There is no question that each of these lists is incomplete, but the main purpose for sharing these is to make the following concrete statements why we don’t have more answers than we do:

  1. Surgeons are not being trained to understand chronic SIJ pain as being responsible for more than one fifth of all the causes for low back pain.
  2. Not only are surgeons not being taught, but they also are not being tested on their proficiency in treating patients with this type of chronic pain.
  3. The average orthopedic and neurosurgeon does not look for a SIJ source of pain during their initial examination of new low back pain patients.
  4. Industry is the major driver in all of the tens of thousands of SIJ fusions performed each year in terms of educating surgeons and soliciting patients for surgery.
  5. Industry makes their own rules regarding the SIJ and educating both surgeons and the public with one goal in mind; to increase profits.
  6. In America concerning fusion surgery for the SIJ there is no oversight by organizations or government agencies for poor surgical patient outcomes from surgeons, hospitals, and industry.  The only accountability they endure is that of individual patients and their families.
  7. There are no current concerted efforts to answer any of the 16 items I listed above as what we don’t know, by the large surgical educational societies, the government (including the FDA), and the American Board of Medical Examiners.
  8. This all means that we as a society are dealing with tens of thousands of SIJ fusion surgeries each year not knowing if we are operating on the right patients and performing the best surgery for each patient’s unique pathology.  We also do not know the true complication rates from these surgeries and the overall morbidities they do cause.

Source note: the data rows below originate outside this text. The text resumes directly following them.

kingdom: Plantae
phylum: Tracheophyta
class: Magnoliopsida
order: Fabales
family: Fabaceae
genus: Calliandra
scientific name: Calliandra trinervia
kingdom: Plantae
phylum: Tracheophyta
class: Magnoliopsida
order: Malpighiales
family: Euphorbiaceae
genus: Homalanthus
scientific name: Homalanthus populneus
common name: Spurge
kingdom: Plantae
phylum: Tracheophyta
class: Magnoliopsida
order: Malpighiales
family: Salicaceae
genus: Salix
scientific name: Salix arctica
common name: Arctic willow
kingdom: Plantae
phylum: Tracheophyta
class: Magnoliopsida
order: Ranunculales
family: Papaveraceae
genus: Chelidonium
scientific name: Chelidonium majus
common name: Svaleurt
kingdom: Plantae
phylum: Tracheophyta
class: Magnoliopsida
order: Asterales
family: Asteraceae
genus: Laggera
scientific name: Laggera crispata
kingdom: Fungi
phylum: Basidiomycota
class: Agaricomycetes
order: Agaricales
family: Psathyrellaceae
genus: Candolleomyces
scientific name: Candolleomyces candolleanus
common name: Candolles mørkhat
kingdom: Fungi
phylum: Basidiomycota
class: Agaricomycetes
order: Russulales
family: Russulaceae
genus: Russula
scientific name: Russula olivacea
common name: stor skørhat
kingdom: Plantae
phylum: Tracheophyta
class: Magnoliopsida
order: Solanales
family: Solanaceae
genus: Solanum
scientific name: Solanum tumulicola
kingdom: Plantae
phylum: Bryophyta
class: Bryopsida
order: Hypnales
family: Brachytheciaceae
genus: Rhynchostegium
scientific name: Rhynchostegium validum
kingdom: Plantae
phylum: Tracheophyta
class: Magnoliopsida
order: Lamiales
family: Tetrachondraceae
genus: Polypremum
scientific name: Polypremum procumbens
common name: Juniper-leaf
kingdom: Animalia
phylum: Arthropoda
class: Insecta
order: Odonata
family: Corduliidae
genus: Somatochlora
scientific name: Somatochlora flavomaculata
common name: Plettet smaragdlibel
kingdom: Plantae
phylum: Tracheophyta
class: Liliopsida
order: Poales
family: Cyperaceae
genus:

We really do need major paradigm changes in the way chronic SIJ pain is handled by professionals in America in order to protect patients and give them the best surgery possible when all conservative measures fail.

Getting our large surgical educational societies to claim chronic SIJ pain as a major problem, set about encouraging research on this joint, and encouraging dialogue from everyone involved would be a good start.

Left the way it is, this entire problem and the surgical treatments for it will remain largely stagnant and undefined with industry continuing to run the show for profit while having no true understanding of this joint or the tens of thousands of patients they are surgically treating.  Truly, without change we are “stuck in the mud” and without exploration the SIJ world will remain “flat”.